You just kind of go with it. Your clients will have to understand that there will be days you just can't do lessons etc and days when the baby will be sick etc. It takes an adjustment.


----------



## upnover (Jan 17, 2008)

StarMXgurl said:


> Hey there,
> I'm pregnant with my first child and normally train full time but due to the risk of injury falling off I decided to take a break from training and work on giving a lot of lessons.
> 
> My questions is how do you juggle having baby around and your teaching/training schedule?
> _Posted via Mobile Device_



It's not easy! But it can only be done with a good support system. I've had to cut way back on my training and focus more on teaching so I can stay home a few days during the week. At least for a few years. On the days I work my kiddo's grandparents come to babysit. My husband is also very supportive and he watches him on the weekends when I'm at shows. I also have a few college aged baby sitters who I hire when I have extra things to do. During the summers when the kids are out out of school I hire a few of them to get my horses ready for me and watch my kid while I"m riding. 
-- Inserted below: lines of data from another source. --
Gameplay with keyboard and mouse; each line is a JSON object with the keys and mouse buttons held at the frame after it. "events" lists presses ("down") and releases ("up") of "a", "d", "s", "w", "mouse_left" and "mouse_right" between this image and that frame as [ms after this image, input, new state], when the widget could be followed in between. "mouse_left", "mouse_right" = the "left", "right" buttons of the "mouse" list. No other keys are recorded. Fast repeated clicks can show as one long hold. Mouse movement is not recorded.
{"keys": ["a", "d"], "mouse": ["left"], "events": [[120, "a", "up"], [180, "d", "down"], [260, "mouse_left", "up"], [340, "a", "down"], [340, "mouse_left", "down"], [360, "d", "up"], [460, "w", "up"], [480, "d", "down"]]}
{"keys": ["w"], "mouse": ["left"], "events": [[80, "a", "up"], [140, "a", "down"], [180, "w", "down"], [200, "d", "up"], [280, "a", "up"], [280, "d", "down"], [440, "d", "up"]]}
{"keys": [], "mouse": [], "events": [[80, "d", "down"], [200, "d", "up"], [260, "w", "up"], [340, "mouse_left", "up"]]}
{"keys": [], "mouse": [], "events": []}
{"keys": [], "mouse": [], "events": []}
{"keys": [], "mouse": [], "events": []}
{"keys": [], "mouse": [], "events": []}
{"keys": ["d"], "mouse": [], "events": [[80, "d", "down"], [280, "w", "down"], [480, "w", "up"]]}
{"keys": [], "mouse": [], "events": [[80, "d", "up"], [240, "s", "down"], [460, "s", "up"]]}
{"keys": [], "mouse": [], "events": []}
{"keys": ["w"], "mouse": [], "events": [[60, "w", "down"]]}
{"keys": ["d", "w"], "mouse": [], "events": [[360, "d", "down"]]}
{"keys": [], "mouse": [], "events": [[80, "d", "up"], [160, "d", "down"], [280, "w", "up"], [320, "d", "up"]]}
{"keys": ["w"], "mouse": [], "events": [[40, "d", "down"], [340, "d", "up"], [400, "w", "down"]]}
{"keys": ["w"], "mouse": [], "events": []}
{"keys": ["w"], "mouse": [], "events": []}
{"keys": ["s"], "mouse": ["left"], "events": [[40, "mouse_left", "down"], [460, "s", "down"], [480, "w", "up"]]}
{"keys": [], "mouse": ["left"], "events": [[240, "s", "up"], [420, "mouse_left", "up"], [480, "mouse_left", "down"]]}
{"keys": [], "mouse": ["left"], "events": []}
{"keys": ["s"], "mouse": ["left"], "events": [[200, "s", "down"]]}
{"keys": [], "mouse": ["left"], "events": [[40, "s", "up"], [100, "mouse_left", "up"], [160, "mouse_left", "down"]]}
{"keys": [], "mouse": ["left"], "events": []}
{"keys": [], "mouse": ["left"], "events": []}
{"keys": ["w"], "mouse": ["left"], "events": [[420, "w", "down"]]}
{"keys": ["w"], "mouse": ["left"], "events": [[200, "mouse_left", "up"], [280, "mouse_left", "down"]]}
It's not ideal because training is not a job you can do halfway but I have told myself that this is just a temporary season of my life. Before I know it the kid will be in school all day and it won't be long before the he is off at college! So it's disappointing I don't get to ride as much as I'd like but time goes quick and spending a few years to focus more on family was the right decision for me.


----------